Exercise instructions >> Could you give every line of text in the records below as a JSON list of strings, one string per line and blank lines left out? Leave the pictures out of the answer.
* * * * *
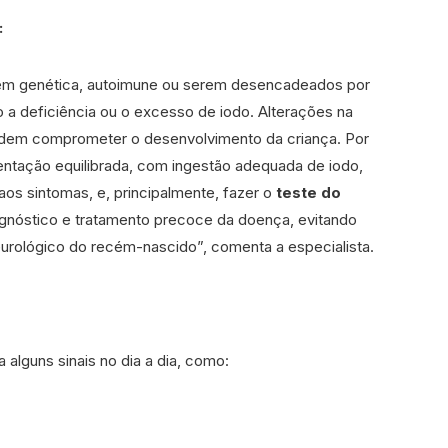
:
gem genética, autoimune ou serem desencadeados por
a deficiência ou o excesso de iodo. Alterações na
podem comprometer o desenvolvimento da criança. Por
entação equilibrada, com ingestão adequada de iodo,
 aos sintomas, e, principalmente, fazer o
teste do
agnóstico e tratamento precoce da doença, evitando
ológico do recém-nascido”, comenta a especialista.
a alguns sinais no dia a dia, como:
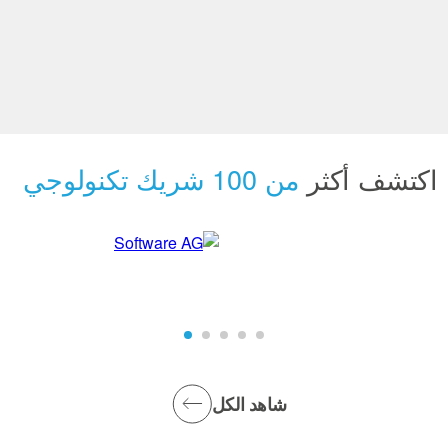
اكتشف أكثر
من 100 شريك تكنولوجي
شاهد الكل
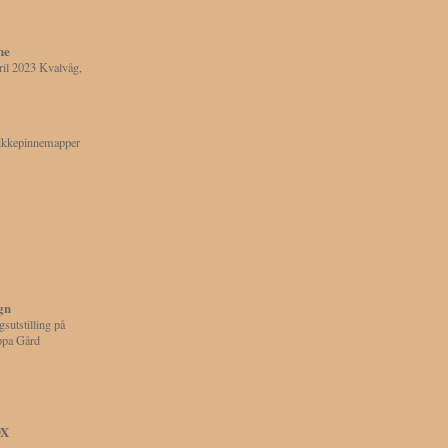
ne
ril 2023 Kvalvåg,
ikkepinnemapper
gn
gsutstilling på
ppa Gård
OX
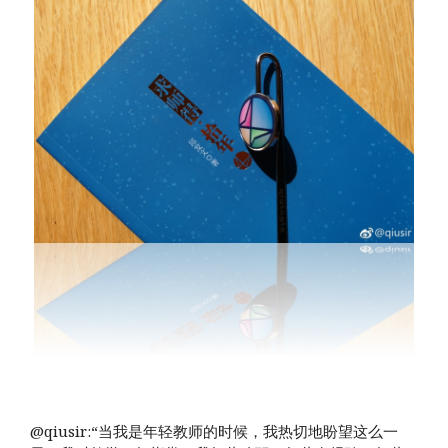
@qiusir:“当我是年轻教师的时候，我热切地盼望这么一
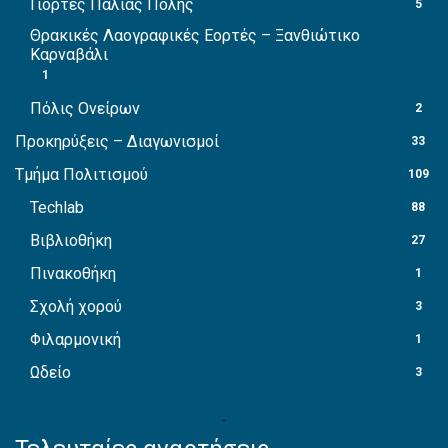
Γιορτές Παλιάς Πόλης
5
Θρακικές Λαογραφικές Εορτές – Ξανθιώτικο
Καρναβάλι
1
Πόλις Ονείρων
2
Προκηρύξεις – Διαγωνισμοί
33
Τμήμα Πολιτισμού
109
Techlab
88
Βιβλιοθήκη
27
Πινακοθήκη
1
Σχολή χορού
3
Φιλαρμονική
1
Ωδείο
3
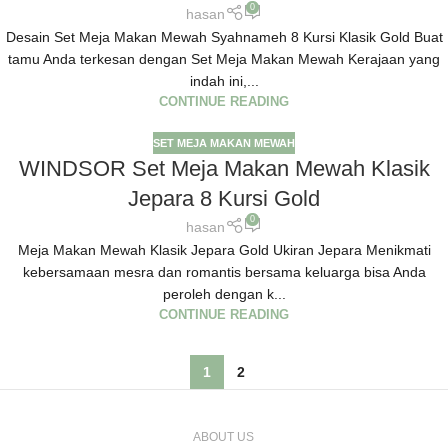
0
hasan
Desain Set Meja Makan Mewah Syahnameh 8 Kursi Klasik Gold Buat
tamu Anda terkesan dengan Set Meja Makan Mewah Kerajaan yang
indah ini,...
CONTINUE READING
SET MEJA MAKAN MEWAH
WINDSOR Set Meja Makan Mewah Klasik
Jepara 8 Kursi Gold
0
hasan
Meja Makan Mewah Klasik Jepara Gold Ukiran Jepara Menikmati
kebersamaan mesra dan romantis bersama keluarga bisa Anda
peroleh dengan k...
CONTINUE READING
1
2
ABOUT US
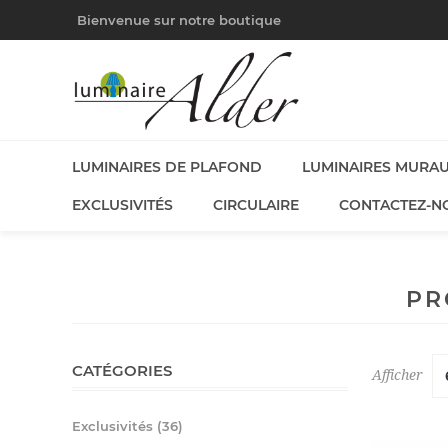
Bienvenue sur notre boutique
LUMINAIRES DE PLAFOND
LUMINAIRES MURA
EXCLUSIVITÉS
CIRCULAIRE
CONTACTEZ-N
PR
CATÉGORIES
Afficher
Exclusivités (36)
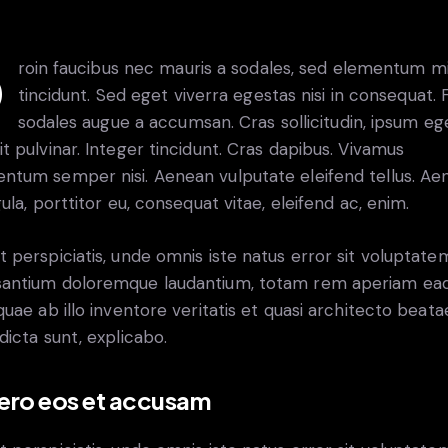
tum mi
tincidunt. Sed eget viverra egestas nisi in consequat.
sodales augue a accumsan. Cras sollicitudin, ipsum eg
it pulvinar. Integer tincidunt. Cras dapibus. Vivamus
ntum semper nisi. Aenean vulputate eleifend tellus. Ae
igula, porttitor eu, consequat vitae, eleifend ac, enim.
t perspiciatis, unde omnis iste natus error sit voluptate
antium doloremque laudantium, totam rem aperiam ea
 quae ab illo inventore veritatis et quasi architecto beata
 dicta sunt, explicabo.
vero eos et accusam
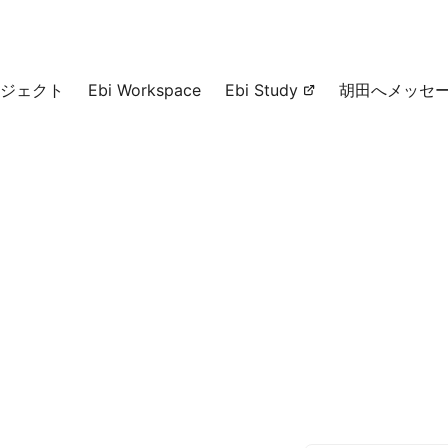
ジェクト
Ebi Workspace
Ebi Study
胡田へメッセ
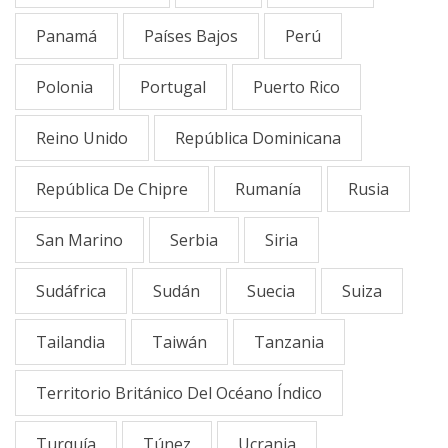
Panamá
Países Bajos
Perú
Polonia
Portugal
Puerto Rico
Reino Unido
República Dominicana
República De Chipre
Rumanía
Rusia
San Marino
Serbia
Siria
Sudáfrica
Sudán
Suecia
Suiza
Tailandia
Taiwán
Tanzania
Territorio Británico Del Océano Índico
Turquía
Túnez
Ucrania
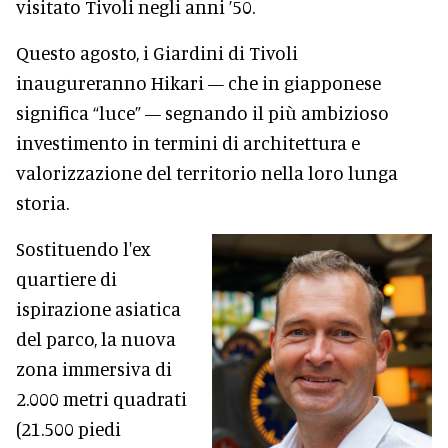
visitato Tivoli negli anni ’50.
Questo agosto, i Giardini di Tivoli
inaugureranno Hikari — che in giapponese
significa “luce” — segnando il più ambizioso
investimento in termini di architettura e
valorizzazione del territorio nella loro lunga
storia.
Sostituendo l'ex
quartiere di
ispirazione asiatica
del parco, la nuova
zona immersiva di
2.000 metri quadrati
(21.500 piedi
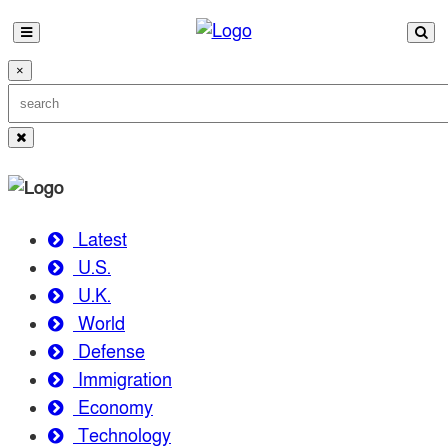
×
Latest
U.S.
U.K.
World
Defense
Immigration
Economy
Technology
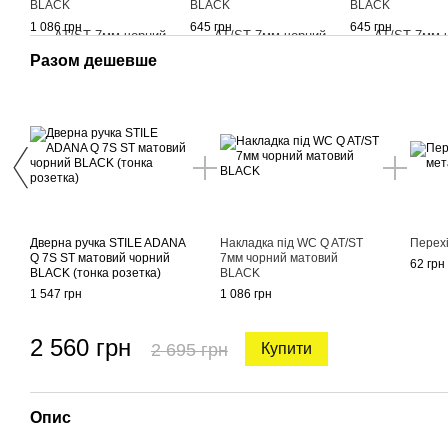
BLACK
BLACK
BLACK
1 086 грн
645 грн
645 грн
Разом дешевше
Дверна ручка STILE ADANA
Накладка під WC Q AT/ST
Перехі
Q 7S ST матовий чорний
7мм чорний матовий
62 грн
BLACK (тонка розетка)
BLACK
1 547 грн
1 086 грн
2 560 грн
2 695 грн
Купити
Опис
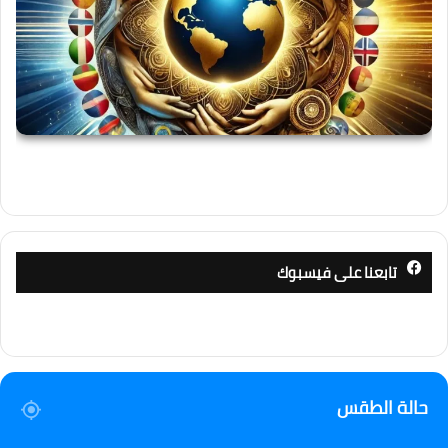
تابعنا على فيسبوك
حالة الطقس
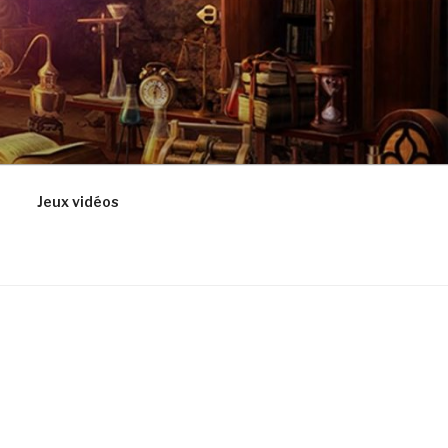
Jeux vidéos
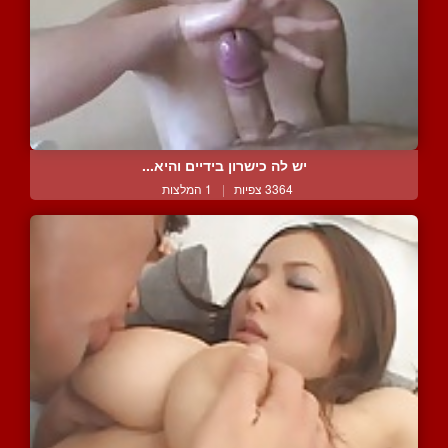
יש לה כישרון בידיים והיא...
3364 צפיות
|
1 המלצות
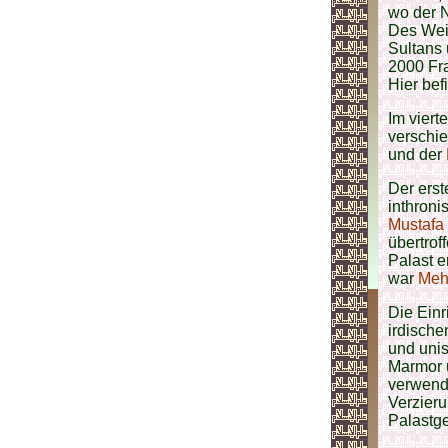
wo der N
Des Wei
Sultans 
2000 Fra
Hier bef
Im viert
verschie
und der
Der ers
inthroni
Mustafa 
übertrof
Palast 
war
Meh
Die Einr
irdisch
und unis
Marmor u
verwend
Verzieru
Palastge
* * * * *
Written reply >>
[
  ":",
  "gem genética, autoimune ou serem desencadeados por",
  "a deficiência ou o excesso de iodo. Alterações na",
  "podem comprometer o desenvolvimento da criança. Por",
  "entação equilibrada, com ingestão adequada de iodo,",
  " aos sintomas, e, principalmente, fazer o",
  "teste do",
  "agnóstico e tratamento precoce da doença, evitando",
  "ológico do recém-nascido”, comenta a especialista.",
  "a alguns sinais no dia a dia, como:",
  "اكتشف أكثر",
  "من 100 شريك تكنولوجي",
  "شاهد الكل",
  "ne",
  "ril 2023 Kvalvåg,",
  "ikkepinnemapper",
  "gn",
  "gsutstilling på",
  "ppa Gård",
  "OX",
  "@qiusir:“当我是年轻教师的时候，我热切地盼望这么一",
  "Γιορτές Παλιάς Πόλης",
  "5",
  "Θρακικές Λαογραφικές Εορτές – Ξανθιώτικο",
  "Καρναβάλι",
  "1",
  "Πόλις Ονείρων",
  "2",
  "Προκηρύξεις – Διαγωνισμοί",
  "33",
  "Τμήμα Πολιτισμού",
  "109",
  "Techlab",
  "88",
  "Βιβλιοθήκη",
  "27",
  "Πινακοθήκη",
  "1",
  "Σχολή χορού",
  "3",
  "Φιλαρμονική",
  "1",
  "Ωδείο",
  "3",
  "0",
  "hasan",
  "Desain Set Meja Makan Mewah Syahnameh 8 Kursi Klasik Gold Buat",
  "tamu Anda terkesan dengan Set Meja Makan Mewah Kerajaan yang",
  "indah ini,...",
  "CONTINUE READING",
  "SET MEJA MAKAN MEWAH",
  "WINDSOR Set Meja Makan Mewah Klasik",
  "Jepara 8 Kursi Gold",
  "0",
  "hasan",
  "Meja Makan Mewah Klasik Jepara Gold Ukiran Jepara Menikmati",
  "kebersamaan mesra dan romantis bersama keluarga bisa Anda",
  "peroleh dengan k...",
  "CONTINUE READING",
  "1",
  "2",
  "ABOUT US",
  "Bienvenue sur notre boutique",
  "LUMINAIRES DE PLAFOND",
  "LUMINAIRES MURA",
  "EXCLUSIVITÉS",
  "CIRCULAIRE",
  "CONTACTEZ-N",
  "PR",
  "CATÉGORIES",
  "Afficher",
  "Exclusivités (36)",
  "tum mi",
  "tincidunt. Sed eget viverra egestas nisi in consequat.",
  "sodales augue a accumsan. Cras sollicitudin, ipsum eg",
  "it pulvinar. Integer tincidunt. Cras dapibus. Vivamus",
  "ntum semper nisi. Aenean vulputate eleifend tellus. Ae",
  "igula, porttitor eu, consequat vitae, eleifend ac, enim.",
  "t perspiciatis, unde omnis iste natus error sit voluptate",
  "antium doloremque laudantium, totam rem aperiam ea",
  " quae ab illo inventore veritatis et quasi architecto beata",
  " dicta sunt, explicabo.",
  "vero eos et accusam",
  "ジェクト",
  "Ebi Workspace",
  "Ebi Study",
  "胡田へメッセ",
  "Panamá",
  "Países Bajos",
  "Perú",
  "Polonia",
  "Portugal",
  "Puerto Rico",
  "Reino Unido",
  "República Dominicana",
  "República De Chipre",
  "Rumanía",
  "Rusia",
  "San Marino",
  "Serbia",
  "Siria",
  "Sudáfrica",
  "Sudán",
  "Suecia",
  "Suiza",
  "Tailandia",
  "Taiwán",
  "Tanzania",
  "Territorio Británico Del Océano Índico",
  "Turquía",
  "Túnez",
  "Ucrania",
  "visitato Tivoli negli anni ’50.",
  "Questo agosto, i Giardini di Tivoli",
  "inaugureranno Hikari — che in giapponese",
  "significa “luce” — segnando il più ambizioso",
  "investimento in termini di architettura e",
  "valorizzazione del territorio nella loro lunga",
  "storia.",
  "Sostituendo l'ex",
  "quartiere di",
  "ispirazione asiatica",
  "del parco, la nuova",
  "zona immersiva di",
  "2.000 metri quadrati",
  "(21.500 piedi",
  "×",
  "Latest",
  "U.S.",
  "U.K.",
  "World",
  "Defense",
  "Immigration",
  "Economy",
  "Technology",
  "BLACK",
  "BLACK",
  "BLACK",
  "1 086 грн",
  "645 грн",
  "645 грн",
  "Разом дешевше",
  "Дверна ручка STILE ADANA",
  "Накладка під WC Q AT/ST",
  "Перехі",
  "Q 7S ST матовий чорний",
  "7мм чорний матовий",
  "62 грн",
  "BLACK (тонка розетка)",
  "BLACK",
  "1 547 грн",
  "1 086 грн",
  "2 560 грн",
  "2 695 грн",
  "Купити",
  "Опис",
  "تابعنا على فيسبوك",
  "حالة الطقس",
  "Jeux vidéos",
  "יש לה כישרון בידיים והיא...",
  "3364 צפיות",
  "|",
  "1 המלצות",
  "wo der N",
  "Des Wei",
  "Sultans ",
  "2000 Fra",
  "Hier bef",
  "Im viert",
  "verschie",
  "und der",
  "Der ers",
  "inthroni",
  "Mustafa ",
  "übertrof",
  "Palast ",
  "war",
  "Meh",
  "Die Einr",
  "irdisch",
  "und unis",
  "Marmor u",
  "verwend",
  "Verzieru",
  "Palastge"
]